81. (1) Dans les cas où, à la suite d'une demande du commissaire, le Tribunal conclut que le prix à la livraison est appliqué par un fournisseur important d'un article dans un marché ou qu'il est très répandu dans un marché avec la conséquence qu'un client, ou une personne désirant devenir un client, se voit refuser un avantage qui lui serait autrement accessible dans ce marché, il peut rendre une ordonnance interdisant à l'ensemble ou à l'un quelconque de ces fournisseurs d'appliquer le prix de livraison.

Exception : nécessité d'investissement en capital

(2) Le Tribunal ne rend pas d'ordonnance contre un fournisseur en application du présent article s'il conclut que ce fournisseur ne pouvait pas servir de clients supplémentaires en un lieu donné sans pour cela y engager un investissement en capital relativement important.

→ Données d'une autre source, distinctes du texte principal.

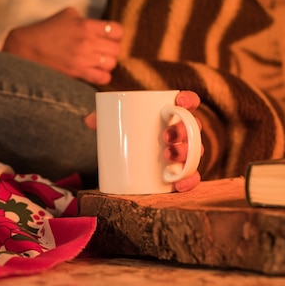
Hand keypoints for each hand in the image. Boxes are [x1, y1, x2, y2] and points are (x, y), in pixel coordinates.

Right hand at [2, 7, 122, 84]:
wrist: (27, 48)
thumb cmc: (46, 31)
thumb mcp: (67, 15)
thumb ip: (85, 19)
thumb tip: (98, 26)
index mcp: (86, 25)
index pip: (117, 31)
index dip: (117, 34)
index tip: (111, 37)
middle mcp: (87, 42)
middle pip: (116, 49)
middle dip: (112, 49)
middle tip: (104, 50)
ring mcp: (83, 59)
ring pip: (111, 64)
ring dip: (107, 63)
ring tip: (99, 62)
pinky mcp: (77, 73)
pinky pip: (102, 78)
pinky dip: (102, 76)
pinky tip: (95, 72)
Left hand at [84, 90, 203, 191]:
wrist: (128, 157)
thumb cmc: (127, 132)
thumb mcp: (115, 123)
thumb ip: (103, 118)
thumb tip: (89, 120)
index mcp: (173, 114)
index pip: (188, 102)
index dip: (189, 100)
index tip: (179, 102)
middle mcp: (184, 132)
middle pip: (193, 128)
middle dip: (183, 131)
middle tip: (165, 137)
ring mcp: (184, 152)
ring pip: (195, 152)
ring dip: (186, 154)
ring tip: (168, 158)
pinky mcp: (181, 172)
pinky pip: (192, 177)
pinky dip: (189, 181)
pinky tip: (179, 185)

Exception à l'égard des marques de commerce

(3) Une ordonnance ne peut être rendue contre un fournisseur en application du présent article à l'égard d'une pratique qui consiste à refuser à un client la livraison d'un article que ce client vend en association avec une marque de commerce dont le fournisseur est propriétaire ou usager inscrit dans les cas où le Tribunal conclut que la pratique est nécessaire au maintien des normes de qualité qui se rapportent à cet article.